• Work instruction A:
Using the galaxy survey article, explain why studying the infancy of galaxies requires observing very distant galaxies.

• Given text:
First Ever Large Survey of Distant Galaxies Yields Surprises for Astrophysicists

Dusty Rotating Distant Galaxy

Artist’s illustration of a galaxy in the early universe that is very dusty and shows the first signs of a rotationally supported disk. In this image, the red color represents gas, and blue/brown represents dust as seen in radio waves with ALMA. Many other galaxies are visible in the background, based on optical data from VLT and Subaru.
Credit: B. Saxton NRAO/AUI/NSF, ESO, NASA/STScI; NAOJ/Subaru

When the Universe was only a tenth of its current age its galaxies experienced a growth spurt. It was this period that the scientists in the ALPINE (ALMA Large Program to INvestigate C+ at Early times) project focused on when they used ESO’s ALMA telescope to carry out the first ever large survey of distant galaxies. To their surprise, these galaxies observed in the early stages of their life were far more mature than expected.

Their work is the subject of a series of articles published on October 27, 2020, in the journal Astronomy & Astrophysics, signed among others by members of the CNRS and Aix-Marseille Université.

Galaxies began to form very early in the history of the Universe.  To study their infancy, it is therefore necessary to go back to the dawn of time, by observing very distant galaxies.  The ALPINE project focused on a period between 1 and 1.5 billion years after the Big Bang, when the first galaxies experienced a phase of rapid growth. Although such distant galaxies have already been observed, this is the first time that so many of them have been studied systematically.

Images of 118 massive galaxies, obtained with the Hubble (visible light) and Spitzer (near infrared) space telescopes, as well as spectra acquired using the ground-based VLT and Keck telescopes, were supplemented by 70 hours of observation with ALMA at submillimeter wavelengths (between the infrared and radio waves).

• The data:

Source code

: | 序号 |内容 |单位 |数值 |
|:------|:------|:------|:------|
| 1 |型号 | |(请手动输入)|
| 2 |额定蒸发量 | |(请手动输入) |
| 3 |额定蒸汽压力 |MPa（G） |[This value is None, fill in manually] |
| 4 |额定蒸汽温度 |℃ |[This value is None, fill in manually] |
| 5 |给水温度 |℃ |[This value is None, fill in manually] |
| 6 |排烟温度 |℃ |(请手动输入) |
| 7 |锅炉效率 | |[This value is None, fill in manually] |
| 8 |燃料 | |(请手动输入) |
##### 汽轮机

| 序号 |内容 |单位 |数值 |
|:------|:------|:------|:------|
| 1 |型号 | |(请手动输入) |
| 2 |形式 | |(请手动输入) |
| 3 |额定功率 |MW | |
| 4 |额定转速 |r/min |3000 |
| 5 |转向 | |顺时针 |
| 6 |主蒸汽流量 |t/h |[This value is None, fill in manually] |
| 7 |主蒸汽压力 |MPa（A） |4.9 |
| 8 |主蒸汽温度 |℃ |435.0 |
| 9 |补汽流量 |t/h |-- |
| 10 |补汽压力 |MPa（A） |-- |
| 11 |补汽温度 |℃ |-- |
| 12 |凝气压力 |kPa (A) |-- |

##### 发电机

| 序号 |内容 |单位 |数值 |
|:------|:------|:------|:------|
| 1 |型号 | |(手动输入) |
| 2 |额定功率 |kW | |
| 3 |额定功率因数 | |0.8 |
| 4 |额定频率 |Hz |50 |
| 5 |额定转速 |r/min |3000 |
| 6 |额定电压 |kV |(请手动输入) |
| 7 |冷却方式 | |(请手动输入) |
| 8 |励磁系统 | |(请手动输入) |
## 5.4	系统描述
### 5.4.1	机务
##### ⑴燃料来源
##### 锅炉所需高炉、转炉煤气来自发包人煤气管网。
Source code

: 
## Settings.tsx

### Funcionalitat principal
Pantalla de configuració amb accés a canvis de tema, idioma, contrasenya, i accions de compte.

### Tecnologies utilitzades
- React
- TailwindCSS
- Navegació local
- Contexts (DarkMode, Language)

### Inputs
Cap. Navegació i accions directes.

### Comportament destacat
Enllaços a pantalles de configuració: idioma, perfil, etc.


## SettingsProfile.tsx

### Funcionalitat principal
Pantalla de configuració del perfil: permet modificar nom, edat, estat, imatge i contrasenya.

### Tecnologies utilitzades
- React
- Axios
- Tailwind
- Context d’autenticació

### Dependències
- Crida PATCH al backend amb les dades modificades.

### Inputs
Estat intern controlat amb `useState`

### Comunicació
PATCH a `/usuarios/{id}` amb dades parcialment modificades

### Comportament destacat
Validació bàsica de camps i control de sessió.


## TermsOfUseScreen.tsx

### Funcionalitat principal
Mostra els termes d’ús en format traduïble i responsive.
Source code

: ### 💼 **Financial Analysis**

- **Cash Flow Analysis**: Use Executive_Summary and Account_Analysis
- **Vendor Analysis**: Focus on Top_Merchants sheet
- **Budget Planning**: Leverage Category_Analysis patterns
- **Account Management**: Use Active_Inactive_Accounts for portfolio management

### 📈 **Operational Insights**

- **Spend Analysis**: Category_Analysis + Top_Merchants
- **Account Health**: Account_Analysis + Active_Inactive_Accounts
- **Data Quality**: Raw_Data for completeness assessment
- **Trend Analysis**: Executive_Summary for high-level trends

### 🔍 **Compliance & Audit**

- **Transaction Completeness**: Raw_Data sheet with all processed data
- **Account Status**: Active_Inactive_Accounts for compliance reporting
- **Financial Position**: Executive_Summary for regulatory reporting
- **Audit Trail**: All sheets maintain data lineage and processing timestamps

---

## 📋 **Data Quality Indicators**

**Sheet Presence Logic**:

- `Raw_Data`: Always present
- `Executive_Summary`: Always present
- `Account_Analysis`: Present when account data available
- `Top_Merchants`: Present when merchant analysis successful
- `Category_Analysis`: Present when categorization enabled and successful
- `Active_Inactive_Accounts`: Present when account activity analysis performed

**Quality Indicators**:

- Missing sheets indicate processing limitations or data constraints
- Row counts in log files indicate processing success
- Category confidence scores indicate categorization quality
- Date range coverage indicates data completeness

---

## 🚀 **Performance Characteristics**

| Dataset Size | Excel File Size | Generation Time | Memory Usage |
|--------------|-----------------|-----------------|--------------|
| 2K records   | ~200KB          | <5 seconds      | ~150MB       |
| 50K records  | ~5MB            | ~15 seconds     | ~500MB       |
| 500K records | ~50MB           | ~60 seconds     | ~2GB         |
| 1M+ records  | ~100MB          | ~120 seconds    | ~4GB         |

• Work instruction B:
In the rows above, reproduce verbatim the stretch from the line containing "## TermsOfUseScreen.tsx" through the line containing "### 💼 **Financial Analysis**", both lines included.

• Answer section A:
Galaxies began to form very early in the history of the Universe. Studying their infancy therefore requires going back to the dawn of time, which is done by observing very distant galaxies.

• Answer section B:
## TermsOfUseScreen.tsx

### Funcionalitat principal
Mostra els termes d’ús en format traduïble i responsive.
Source code

: ### 💼 **Financial Analysis**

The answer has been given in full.